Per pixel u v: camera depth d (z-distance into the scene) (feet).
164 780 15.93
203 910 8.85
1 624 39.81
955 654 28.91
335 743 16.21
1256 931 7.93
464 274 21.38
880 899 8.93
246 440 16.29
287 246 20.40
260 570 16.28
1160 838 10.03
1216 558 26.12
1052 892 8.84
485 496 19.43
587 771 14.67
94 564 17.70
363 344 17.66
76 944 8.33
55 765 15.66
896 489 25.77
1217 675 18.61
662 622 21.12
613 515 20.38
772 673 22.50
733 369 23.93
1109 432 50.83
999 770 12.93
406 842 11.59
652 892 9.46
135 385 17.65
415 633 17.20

------------------------------------------------------------------------

= Directions for this task =
Each line of the records above must be copied exactly.

= Output below =
Per pixel u v: camera depth d (z-distance into the scene) (feet).
164 780 15.93
203 910 8.85
1 624 39.81
955 654 28.91
335 743 16.21
1256 931 7.93
464 274 21.38
880 899 8.93
246 440 16.29
287 246 20.40
260 570 16.28
1160 838 10.03
1216 558 26.12
1052 892 8.84
485 496 19.43
587 771 14.67
94 564 17.70
363 344 17.66
76 944 8.33
55 765 15.66
896 489 25.77
1217 675 18.61
662 622 21.12
613 515 20.38
772 673 22.50
733 369 23.93
1109 432 50.83
999 770 12.93
406 842 11.59
652 892 9.46
135 385 17.65
415 633 17.20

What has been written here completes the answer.